Demonstrators have occupied several blocks around the Seattle Police Department’s East Precinct and a park for about two weeks. Police abandoned the precinct following standoffs and clashes with protesters calling for racial justice and an end to police brutality
A person stands on a corner in the area known as the Capitol Hill Organized Protest (CHOP) on Monday. Four shootings in less than two weeks have taken place in the vicinity
Nearby businesses and property owners filed a federal lawsuit against the city last Wednesday, claiming officials have been too tolerant of those who created the zone and that officials have deprived property owners of their property rights by allowing the zone to continue existing.

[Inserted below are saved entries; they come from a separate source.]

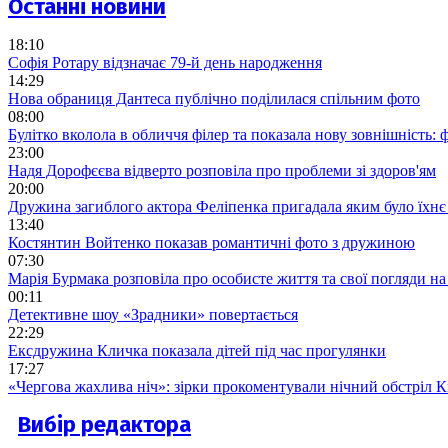
Останні новини
18:10
Софія Ротару відзначає 79-й день народження
14:29
Нова обраниця Дантеса публічно поділилася спільним фото
08:00
Булітко вколола в обличчя філер та показала нову зовнішність: ф
23:00
Надя Дорофєєва відверто розповіла про проблеми зі здоров'ям
20:00
Дружина загиблого актора Феліпенка пригадала яким було їхнє 
13:40
Костянтин Войтенко показав романтичні фото з дружиною
07:30
Марія Бурмака розповіла про особисте життя та свої погляди на
00:11
Детективне шоу «Зрадники» повертається
22:29
Ексдружина Кличка показала дітей під час прогулянки
17:27
«Чергова жахлива ніч»: зірки прокоментували нічний обстріл 
Вибір редактора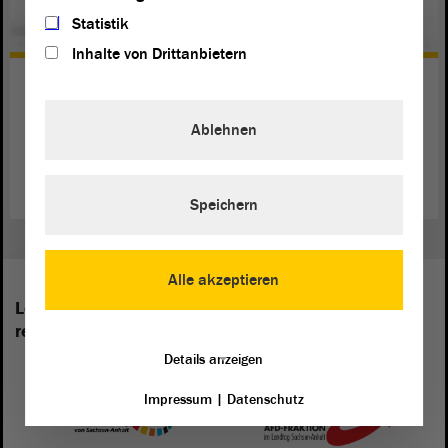
Statistik
Inhalte von Drittanbietern
Informations supplémentaires
Les informations sur le
sont nombreuses.
Landtag
Ablehnen
Lire la suite
Speichern
Alle akzeptieren
Les groupes parlementaires suivants sont
représentés au Landtag de Saxe-Anhalt:
Details anzeigen
Impressum
|
Datenschutz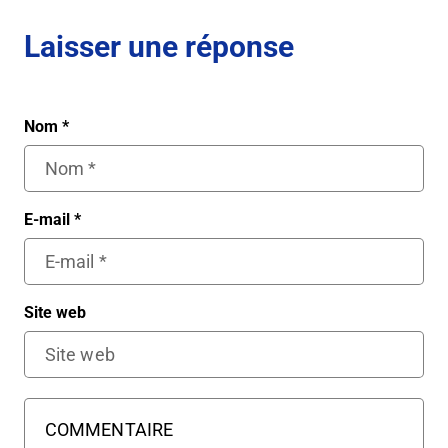
Laisser une réponse
Nom
*
E-mail
*
Site web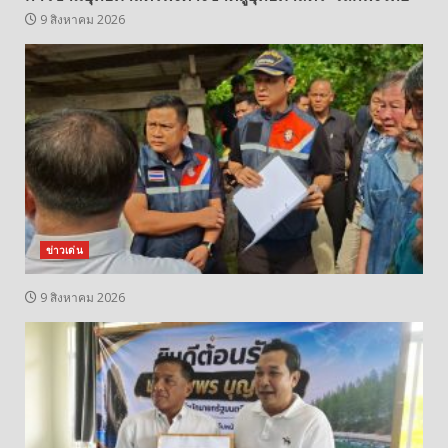
9 สิงหาคม 2026
ข่าวเด่น
9 สิงหาคม 2026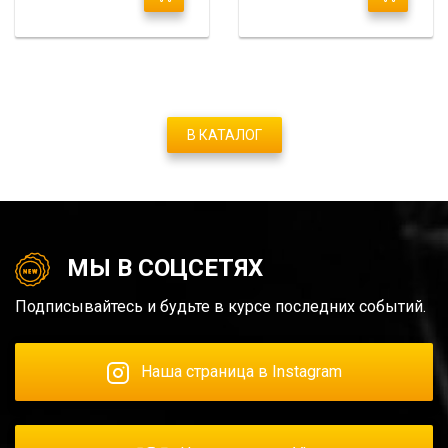
В КАТАЛОГ
МЫ В СОЦСЕТЯХ
Подписывайтесь и будьте в курсе последних событий.
Наша страница в Instagram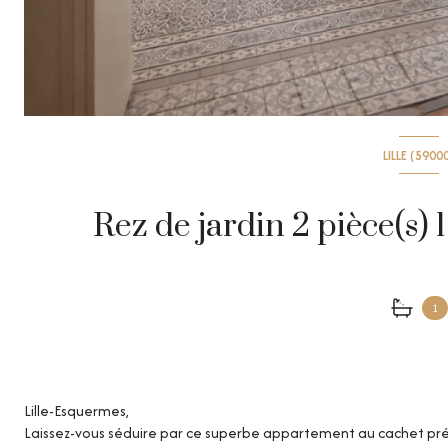
LILLE (5900
1
Lille-Esquermes,
Laissez-vous séduire par ce superbe appartement au cachet prés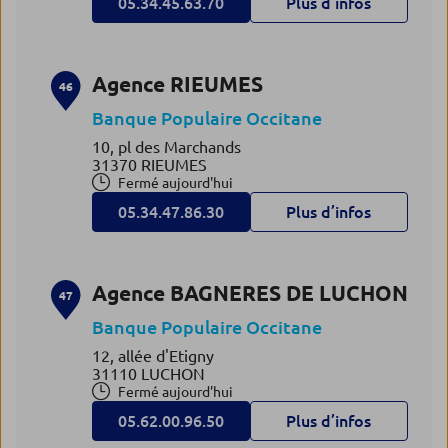
05.34.45.63.70
Plus d’infos
Agence RIEUMES
46
Banque Populaire Occitane
10, pl des Marchands
31370 RIEUMES
Fermé aujourd'hui
05.34.47.86.30
Plus d’infos
Agence BAGNERES DE LUCHON
47
Banque Populaire Occitane
12, allée d'Etigny
31110 LUCHON
Fermé aujourd'hui
05.62.00.96.50
Plus d’infos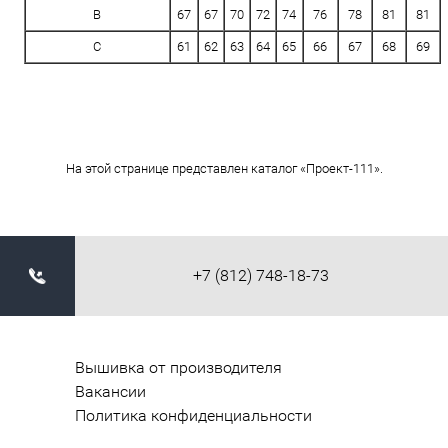
B
67
67
70
72
74
76
78
81
81
C
61
62
63
64
65
66
67
68
69
На этой странице представлен каталог «Проект-111».
+7 (812) 748-18-73
Вышивка от производителя
Вакансии
Политика конфиденциальности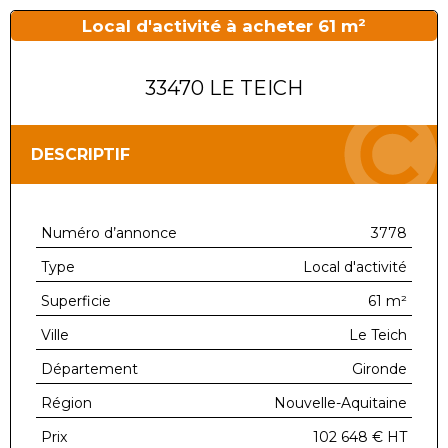
Local d'activité à acheter 61 m²
33470 LE TEICH
DESCRIPTIF
Numéro d’annonce
3778
Type
Local d'activité
Superficie
61 m²
Ville
Le Teich
Département
Gironde
Région
Nouvelle-Aquitaine
Prix
102 648 €
HT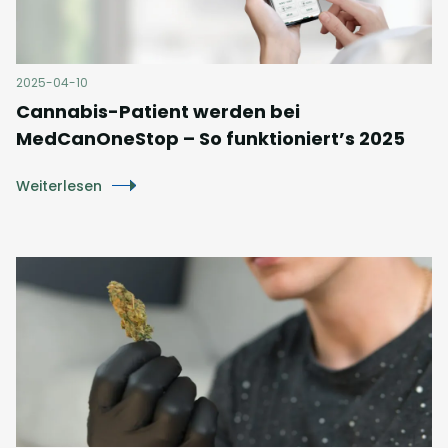
2025-04-10
Cannabis-Patient werden bei
MedCanOneStop – So funktioniert’s 2025
Weiterlesen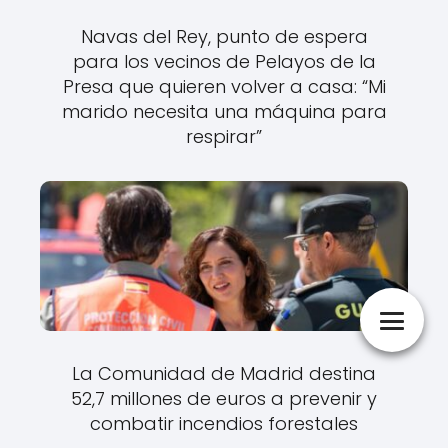
Navas del Rey, punto de espera
para los vecinos de Pelayos de la
Presa que quieren volver a casa: “Mi
marido necesita una máquina para
respirar”
La Comunidad de Madrid destina
52,7 millones de euros a prevenir y
combatir incendios forestales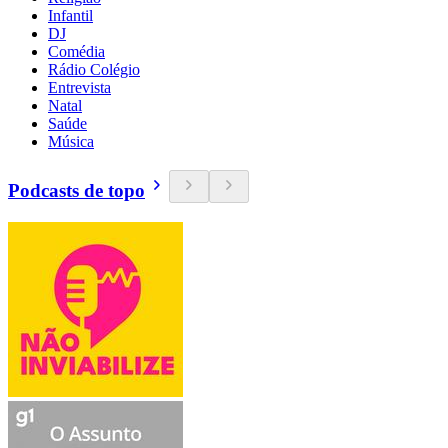
Infantil
DJ
Comédia
Rádio Colégio
Entrevista
Natal
Saúde
Música
Podcasts de topo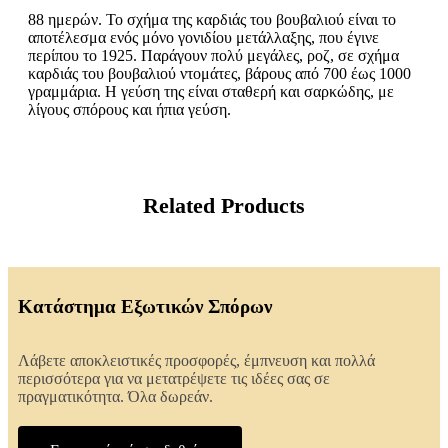
88 ημερών. Το σχήμα της καρδιάς του βουβαλιού είναι το
αποτέλεσμα ενός μόνο γονιδίου μετάλλαξης, που έγινε
περίπου το 1925. Παράγουν πολύ μεγάλες, ροζ, σε σχήμα
καρδιάς του βουβαλιού ντομάτες, βάρους από 700 έως 1000
γραμμάρια. Η γεύση της είναι σταθερή και σαρκώδης, με
λίγους σπόρους και ήπια γεύση.
Related Products
Κατάστημα Εξωτικών Σπόρων
Λάβετε αποκλειστικές προσφορές, έμπνευση και πολλά
περισσότερα για να μετατρέψετε τις ιδέες σας σε
πραγματικότητα. Όλα δωρεάν.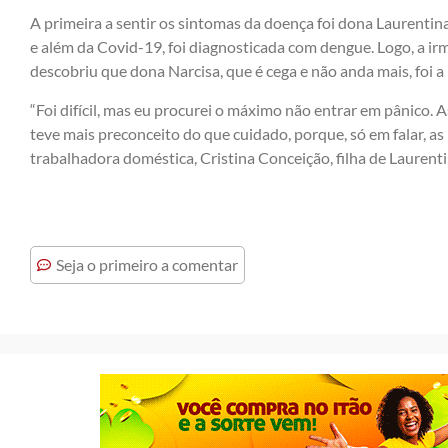
A primeira a sentir os sintomas da doença foi dona Laurentina
e além da Covid-19, foi diagnosticada com dengue. Logo, a irm
descobriu que dona Narcisa, que é cega e não anda mais, foi a
“Foi difícil, mas eu procurei o máximo não entrar em pânico.
teve mais preconceito do que cuidado, porque, só em falar, as 
trabalhadora doméstica, Cristina Conceição, filha de Laurent
Seja o primeiro a comentar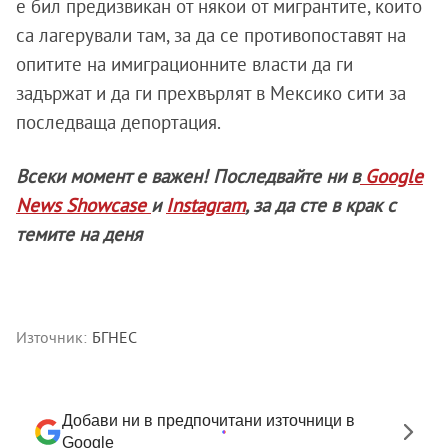
е бил предизвикан от някои от мигрантите, които
са лагерували там, за да се противопоставят на
опитите на имиграционните власти да ги
задържат и да ги прехвърлят в Мексико сити за
последваща депортация.
Всеки момент е важен! Последвайте ни в
Google
News Showcase
и
Instagram
, за да сте в крак с
темите на деня
Източник:
БГНЕС
Добави ни в предпочитани източници в
Google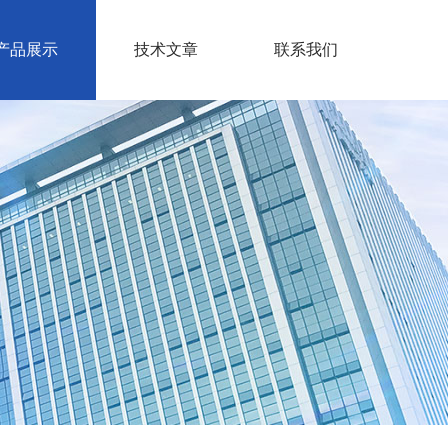
产品展示
技术文章
联系我们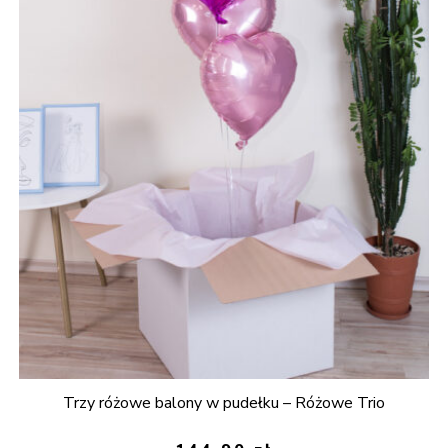
Trzy różowe balony w pudełku – Różowe Trio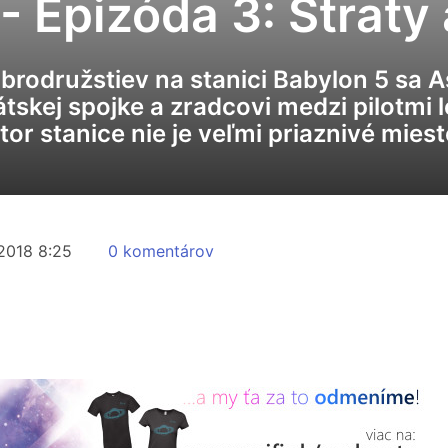
- Epizóda 3: Straty 
brodružstiev na stanici Babylon 5 sa A
rátskej spojke a zradcovi medzi pilotmi 
tor stanice nie je veľmi priaznivé miest
2018 8:25
0 komentárov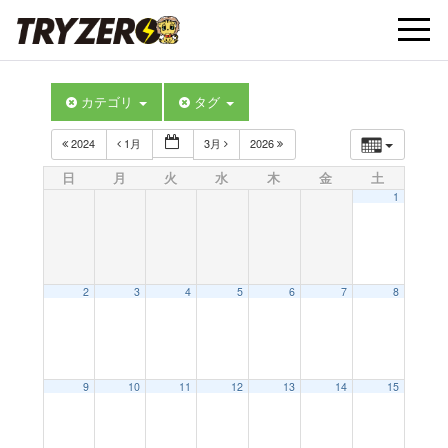
t
カテゴリ
タグ
o
2024
1月
3月
2026
g
日
月
火
水
木
金
土
1
g
l
2
3
4
5
6
7
8
e
9
10
11
12
13
14
15
n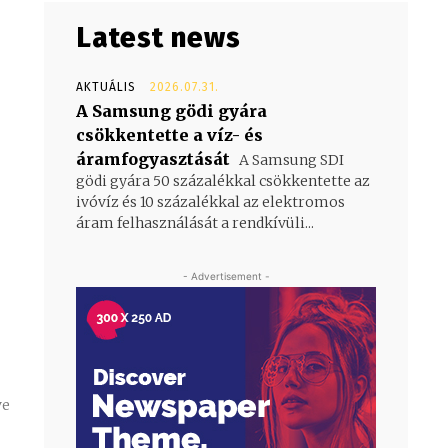
Latest news
AKTUÁLIS
2026.07.31.
A Samsung gödi gyára
csökkentette a víz- és
áramfogyasztását
A Samsung SDI
gödi gyára 50 százalékkal csökkentette az
ivóvíz és 10 százalékkal az elektromos
áram felhasználását a rendkívüli...
- Advertisement -
ve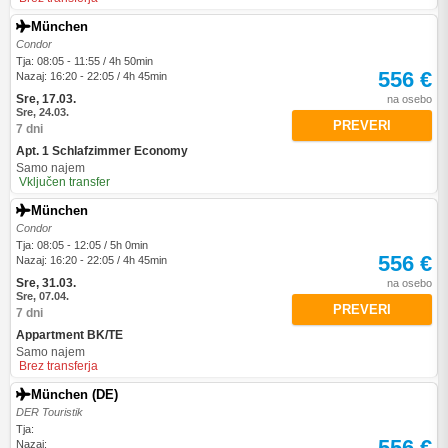
München
Condor
Tja: 08:05 - 11:55 / 4h 50min
556 €
Nazaj: 16:20 - 22:05 / 4h 45min
Sre, 17.03.
na osebo
Sre, 24.03.
PREVERI
7 dni
Apt. 1 Schlafzimmer Economy
Samo najem
Vključen transfer
München
Condor
Tja: 08:05 - 12:05 / 5h 0min
556 €
Nazaj: 16:20 - 22:05 / 4h 45min
Sre, 31.03.
na osebo
Sre, 07.04.
PREVERI
7 dni
Appartment BK/TE
Samo najem
Brez transferja
München (DE)
DER Touristik
Tja:
556 €
Nazaj: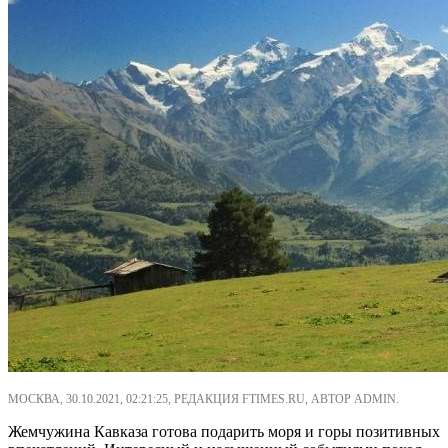
МОСКВА, 30.10.2021, 02:21:25, РЕДАКЦИЯ FTIMES.RU, АВТОР ADMIN.
Жемчужина Кавказа готова подарить моря и горы позитивных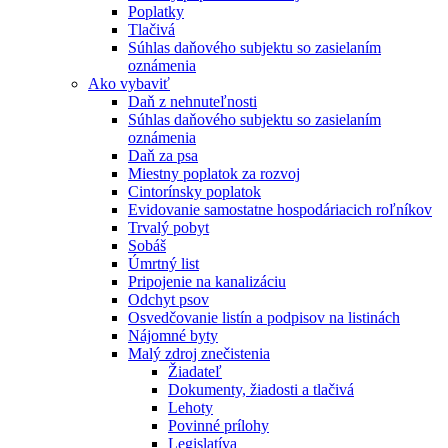
Poplatky
Tlačivá
Súhlas daňového subjektu so zasielaním
oznámenia
Ako vybaviť
Daň z nehnuteľnosti
Súhlas daňového subjektu so zasielaním
oznámenia
Daň za psa
Miestny poplatok za rozvoj
Cintorínsky poplatok
Evidovanie samostatne hospodáriacich roľníkov
Trvalý pobyt
Sobáš
Úmrtný list
Pripojenie na kanalizáciu
Odchyt psov
Osvedčovanie listín a podpisov na listinách
Nájomné byty
Malý zdroj znečistenia
Žiadateľ
Dokumenty, žiadosti a tlačivá
Lehoty
Povinné prílohy
Legislatíva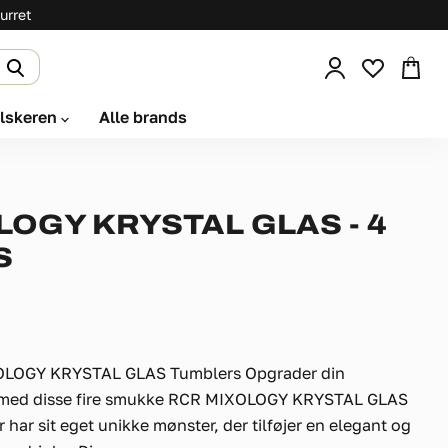
urret
Se
kurv
elskeren
Alle brands
LOGY KRYSTAL GLAS - 4
S
OLOGY KRYSTAL GLAS Tumblers Opgrader din
 med disse fire smukke RCR MIXOLOGY KRYSTAL GLAS
har sit eget unikke mønster, der tilføjer en elegant og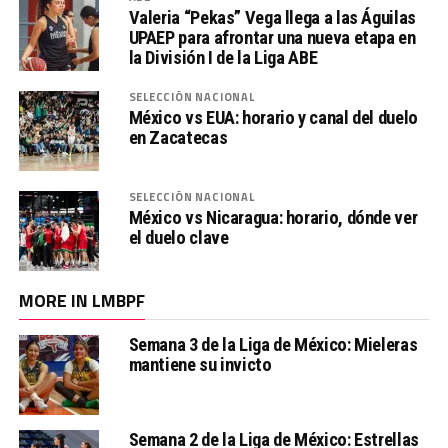
Valeria “Pekas” Vega llega a las Águilas
UPAEP para afrontar una nueva etapa en
la División I de la Liga ABE
SELECCIÓN NACIONAL
México vs EUA: horario y canal del duelo
en Zacatecas
SELECCIÓN NACIONAL
México vs Nicaragua: horario, dónde ver
el duelo clave
MORE IN LMBPF
Semana 3 de la Liga de México: Mieleras
mantiene su invicto
Semana 2 de la Liga de México: Estrellas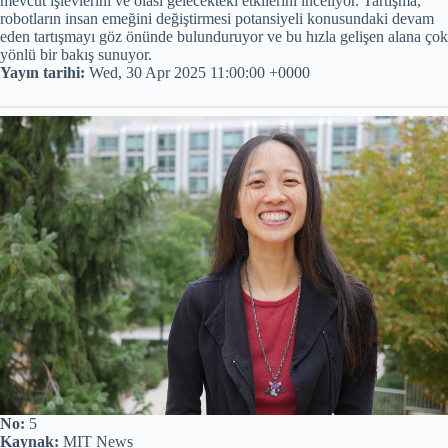
mevcut işlevlerini ve olası gelecekteki etkilerini inceliyor. Tartışma,
robotların insan emeğini değiştirmesi potansiyeli konusundaki devam
eden tartışmayı göz önünde bulunduruyor ve bu hızla gelişen alana çok
yönlü bir bakış sunuyor.
Yayın tarihi:
Wed, 30 Apr 2025 11:00:00 +0000
No:
5
Kaynak:
MIT News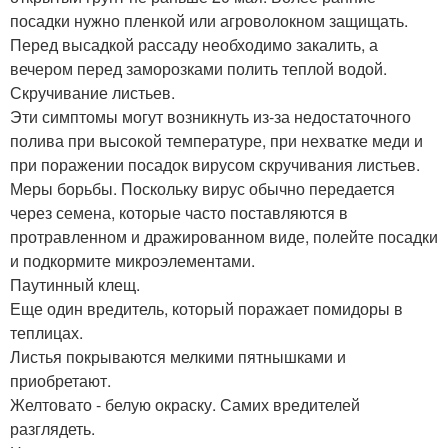
посадки нужно пленкой или агроволокном защищать.
Перед высадкой рассаду необходимо закалить, а
вечером перед заморозками полить теплой водой.
Скручивание листьев.
Эти симптомы могут возникнуть из-за недостаточного
полива при высокой температуре, при нехватке меди и
при поражении посадок вирусом скручивания листьев.
Меры борьбы. Поскольку вирус обычно передается
через семена, которые часто поставляются в
протравленном и дражированном виде, полейте посадки
и подкормите микроэлементами.
Паутинный клещ.
Еще один вредитель, который поражает помидоры в
теплицах.
Листья покрываются мелкими пятнышками и
приобретают.
Желтовато - белую окраску. Самих вредителей
разглядеть.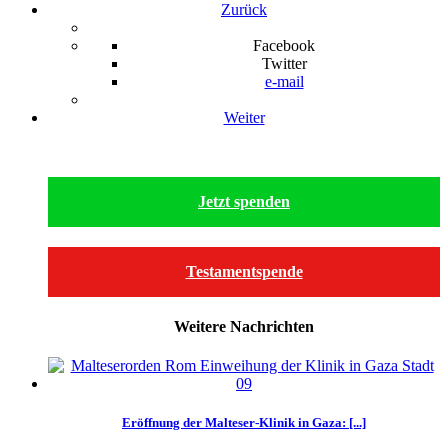
Zurück
Facebook
Twitter
e-mail
Weiter
Jetzt spenden
Testamentspende
Weitere Nachrichten
Eröffnung der Malteser-Klinik in Gaza: [...]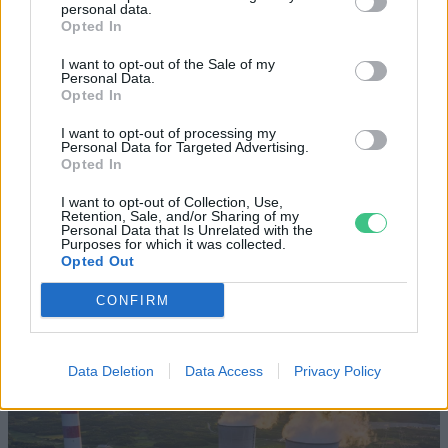
personal data.
Opted In
Szöllősi Gáborral, a Gardenfutura ügyvezetőjével beszélgettünk.
I want to opt-out of the Sale of my
Personal Data.
Opted In
Történelmi aszály sújtja Nagy-
I want to opt-out of processing my
Personal Data for Targeted Advertising.
Britanniát is
Opted In
SZEMLE
I want to opt-out of Collection, Use,
Retention, Sale, and/or Sharing of my
Personal Data that Is Unrelated with the
Purposes for which it was collected.
Elképesztő felvétel mutatja meg,
Opted Out
mekkora a különbség az áradó és a
kiszáradó Duna között
CONFIRM
ÉLŐ BOLYGÓNK
Data Deletion
Data Access
Privacy Policy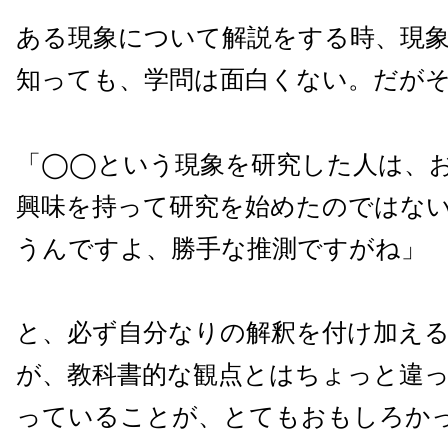
ある現象について解説をする時、現
知っても、学問は面白くない。だが
「◯◯という現象を研究した人は、
興味を持って研究を始めたのではな
うんですよ、勝手な推測ですがね」
と、必ず自分なりの解釈を付け加え
が、教科書的な観点とはちょっと違
っていることが、とてもおもしろか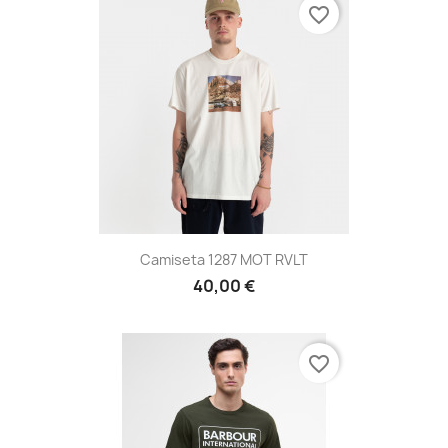
favorite_border
Camiseta 1287 MOT RVLT
40,00 €
favorite_border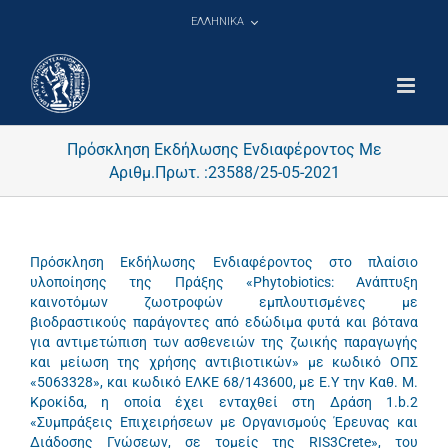
Μετάβαση
ΕΛΛΗΝΙΚΑ
στο
περιεχόμενο
Πρόσκληση Εκδήλωσης Ενδιαφέροντος Με
Αριθμ.Πρωτ. :23588/25-05-2021
Πρόσκληση Εκδήλωσης Ενδιαφέροντος στο πλαίσιο
υλοποίησης της Πράξης «Phytobiotics: Ανάπτυξη
καινοτόμων ζωοτροφών εμπλουτισμένες με
βιοδραστικούς παράγοντες από εδώδιμα φυτά και βότανα
για αντιμετώπιση των ασθενειών της ζωικής παραγωγής
και μείωση της χρήσης αντιβιοτικών» με κωδικό ΟΠΣ
«5063328», και κωδικό ΕΛΚΕ 68/143600, με Ε.Υ την Καθ. Μ.
Κροκίδα, η οποία έχει ενταχθεί στη Δράση 1.b.2
«Συμπράξεις Επιχειρήσεων με Οργανισμούς Έρευνας και
Διάδοσης Γνώσεων, σε τομείς της RIS3Crete», του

The business owners said they were not trying to undermine the protesters’ anti-police-brutality and Black Lives Matter messages.
But the owners said they have suffered because the creation of the zone has limited their access to their businesses and that some owners trying clean graffiti from their storefronts or attempting to photograph protesters have been threatened.
A second lawsuit was filed by attorney Jacob Bozeman Monday. He said: ‘To abdicate the authority to an unelected, unauthorized and armed group of people to decide who can come and go, who can be searched and seized, and under what portions of the city you can come and go from, for fear of physical retaliation against you, is unconstitutional.’
Trump has repeatedly criticized the Seattle protest area, as well as city and state leaders. He tweeted Monday morning that the protesters ‘have ZERO respect for Government.’
Some demonstrators in the occupied zone say the demonstration isn’t the reason for the shootings.
‘The bloodshed you’re talking about has nothing to do with the movement,’ Antwan Bolar, 43, told The Seattle Times. ‘That’s people who would have been doing it in North Seattle or South Seattle anyways — it’s just concentrated here.’